Türkiye’nin gurur duyduğu ne varsa, dünyadaki mazlumların umudu TİKA’yı, zor zaman güvencemiz AFAD’ı, dedemizin dizinin dibine oturup izlediğimiz ata yadigar TRT’yi, dünyaya parmak ısırtan yatırımlarımızı yıkacağız diyecekler, ellerine balyozu kendi ellerimizle mi vereceğiz?
“Düşmanımın düşmanı benim dostumdur” omurgasızlığıyla bütün benzemezler, küresel düzenbazların desteğiyle tek bir adama saldıracaklar, biz de onun yanında durmayıp ekmeklerine yağ mı süreceğiz?
“Yeter ki Tayyip gitsin, batacaksa ülke batsın, kim gelirse gelsin” diyecekler, hırslarına esir düşüp bütün tatminlerini sadece Erdoğan’ın gidişine bağlayacaklar, biz de onlara “Tabii, zaten eksikleri de yok değildi” diyerek çanak mı tutacağız?
Yok kardeşim.
Bu iş bu kadar basit değil.
Sen şirketindeki genel müdürü görevden alacağın zaman “Kim gelirse gelsin yeter ki bu genel müdür gitsin” diyor musun?
Evindeki kiracıyı çıkarırken “İsterse terörist gelsin, yeter ki bu kiracı çıksın” diyor musun?
Bu ülke, bu devlet senin şirketinden, evinden daha mı kıymetsiz?
Bizim memleketimiz, vatanımız, milletimiz canımızdan daha kıymetli.
O yüzden kusura bakma.
Bütün bunlara bakınca aklıyla kalbini birlikte kullanan insanın kime oy vereceği o kadar belli ki…
Kimin yanında duracağımız o kadar açık ki.
***
Ha, eğer kürsüde söylenenden bu kadar etkileneceksek.
Sahneye atlayan çocuğu bile imagemaker devreye girmeden sevemeyen, kucaklayamayan bir adamı sevgi pıtırcığı zannedeceksek…

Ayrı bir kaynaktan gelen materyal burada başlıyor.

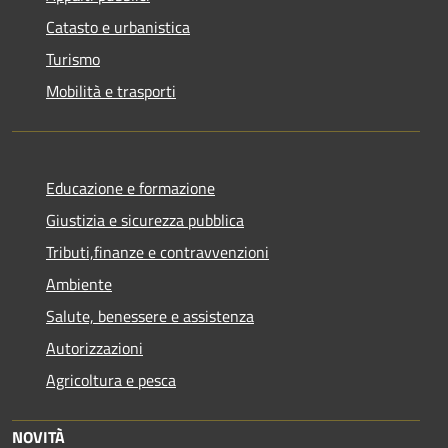
Catasto e urbanistica
Turismo
Mobilità e trasporti
Educazione e formazione
Giustizia e sicurezza pubblica
Tributi,finanze e contravvenzioni
Ambiente
Salute, benessere e assistenza
Autorizzazioni
Agricoltura e pesca
NOVITÀ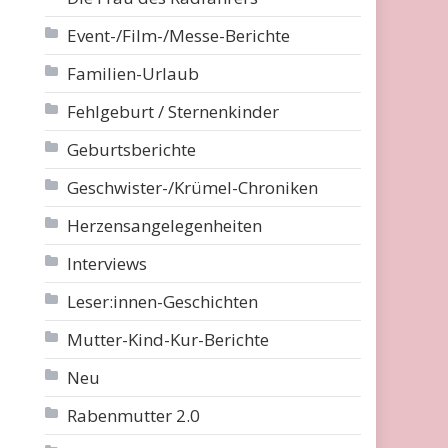
Event-/Film-/Messe-Berichte
Familien-Urlaub
Fehlgeburt / Sternenkinder
Geburtsberichte
Geschwister-/Krümel-Chroniken
Herzensangelegenheiten
Interviews
Leser:innen-Geschichten
Mutter-Kind-Kur-Berichte
Neu
Rabenmutter 2.0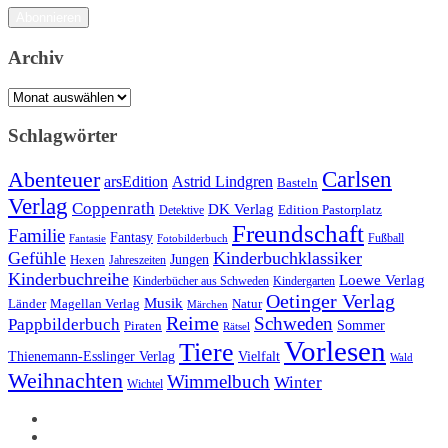
Adresse
Abonnieren
Archiv
Archiv
Schlagwörter
Carlsen
Abenteuer
arsEdition
Astrid Lindgren
Basteln
Verlag
Coppenrath
DK Verlag
Detektive
Edition Pastorplatz
Freundschaft
Familie
Fantasy
Fantasie
Fotobilderbuch
Fußball
Gefühle
Kinderbuchklassiker
Jungen
Hexen
Jahreszeiten
Kinderbuchreihe
Loewe Verlag
Kinderbücher aus Schweden
Kindergarten
Oetinger Verlag
Musik
Länder
Natur
Magellan Verlag
Märchen
Reime
Schweden
Pappbilderbuch
Sommer
Piraten
Rätsel
Vorlesen
Tiere
Thienemann-Esslinger Verlag
Vielfalt
Wald
Weihnachten
Wimmelbuch
Winter
Wichtel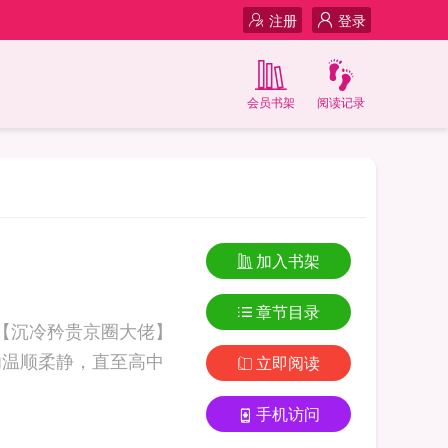
注册
登录
会员书架
阅读记录
加入书架
章节目录
【沉冷矜贵京圈大佬】
幼温顺柔静，直至高中
立即阅读
手机访问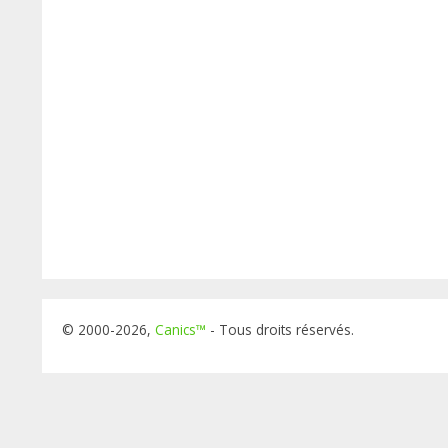
© 2000-2026,
Canics™
- Tous droits réservés.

O zaman İnce’ye değil, o dokunaklı “biz anadoluyuz, böyle gördük, böyle öğrendik” diye metinlerini yazan metin yazarı her kimse ona verin oyunuzu.
Yahut imagemaker’ı kimse ona verin.
Ama 2002’den beri mecliste oturan, onlarca vekilden biri olmaktan başka bir özelliği olmayan adama “Sen daha önce nerelerdeydin” diyecek kadar gözünüz kör olmasın.
“Meclisteydim, görmediniz mi? Hatta arada Kılıçdaroğlu’nun karşısına da çıktım, oy vermediniz, onu da mı görmediniz?” derse cevap veremezsiniz.